James Herbert of CBS Sports went even higher and gave the Cavs an 'A+':
Love is that good. He's really, really, ridiculously good. I'd say he's top-five, maybe even top-four in the league, and his value will be even more obvious on a team like the Cavs. No one rebounds and shoots 3s like him, no one throws outlet passes like him. Most important, almost no one as talented has his basketball IQ, which is what LeBron James mentioned as the main reason he'd be excited about this. David Blatt's offense is going to be a thing of beauty with Love in the fold.
ESPN's David Thorpe looked at how Love will fit (Insider is also required for this article):
There are many variables to consider, and the reality is that teams can and do adjust their styles as the season evolves, something Blatt proved to be a master of in Europe. In theory, though, unless the Cavs can suddenly add a lot more size to this roster (size that can play), there really is a pretty basic formula if they want to have a great chance at a ring: Run (fast), shoot (often), and pass, pass, pass.

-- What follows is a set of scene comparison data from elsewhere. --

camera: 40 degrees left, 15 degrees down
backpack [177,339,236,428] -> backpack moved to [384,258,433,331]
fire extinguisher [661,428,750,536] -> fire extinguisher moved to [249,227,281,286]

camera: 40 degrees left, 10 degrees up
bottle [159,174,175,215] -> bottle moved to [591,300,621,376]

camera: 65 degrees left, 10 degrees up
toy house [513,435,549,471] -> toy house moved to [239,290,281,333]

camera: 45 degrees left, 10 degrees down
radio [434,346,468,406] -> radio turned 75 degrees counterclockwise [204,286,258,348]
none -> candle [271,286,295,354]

Matt Moore defended Love from criticism about his lack of playoff experience:
How can we, as a society, push the idea of teamwork, and how basketball is about five guys on the floor and how they interact, and about how it takes all 12-15 guys to win, and still hold up Love as if he's supposed to be primarily responsible for the results? The impact of other players is why plus-minus data is so noisy on the surface. It's why chemistry is such a delicate and indecipherable concept. It's why teams are constantly having to tinker to find the right combination. It's what makes the Spurs so good.
He also looked at one of the main concerns the Cavs still have, which of course will be their defense:
The Cavaliers under Mike Brown last season finished 19th in the league in points allowed per possession, which was actually a substantial improvement year over year from the Byron Scott era (get excited, Lakers fans!) But they still struggled mightily. And on top of that, the biggest question about Kevin Love, beyond the inane playoff appearance questions, is his defense. And there's good reason to criticize.

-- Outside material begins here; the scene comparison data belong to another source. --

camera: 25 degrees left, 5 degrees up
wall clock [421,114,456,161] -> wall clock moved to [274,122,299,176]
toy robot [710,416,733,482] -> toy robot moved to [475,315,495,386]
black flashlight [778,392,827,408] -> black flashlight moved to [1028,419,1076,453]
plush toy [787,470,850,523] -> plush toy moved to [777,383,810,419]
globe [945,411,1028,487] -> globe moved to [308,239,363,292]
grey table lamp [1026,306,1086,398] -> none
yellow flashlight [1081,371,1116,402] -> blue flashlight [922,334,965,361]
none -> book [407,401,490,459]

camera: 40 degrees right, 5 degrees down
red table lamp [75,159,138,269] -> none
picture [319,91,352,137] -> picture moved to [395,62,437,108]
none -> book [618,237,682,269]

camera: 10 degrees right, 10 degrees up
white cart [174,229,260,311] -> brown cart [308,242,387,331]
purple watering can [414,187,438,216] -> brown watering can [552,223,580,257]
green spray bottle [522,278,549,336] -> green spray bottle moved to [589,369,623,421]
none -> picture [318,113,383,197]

Kurt Helin of NBC Sports touched on defense as well, and he also brought up the experience issue:
LeBron has led a team to four straight finals, Marion and Mike Miller both have rings, however neither Love nor Irving have ever even played in a playoff game. To ask these guys to go from their first playoff experience to being key cogs in a team going for a title. Plus guys like Tristan Thompson and Matthew Dellavedova are going to be asked to step up into bigger roles, then do that deep into the playoffs.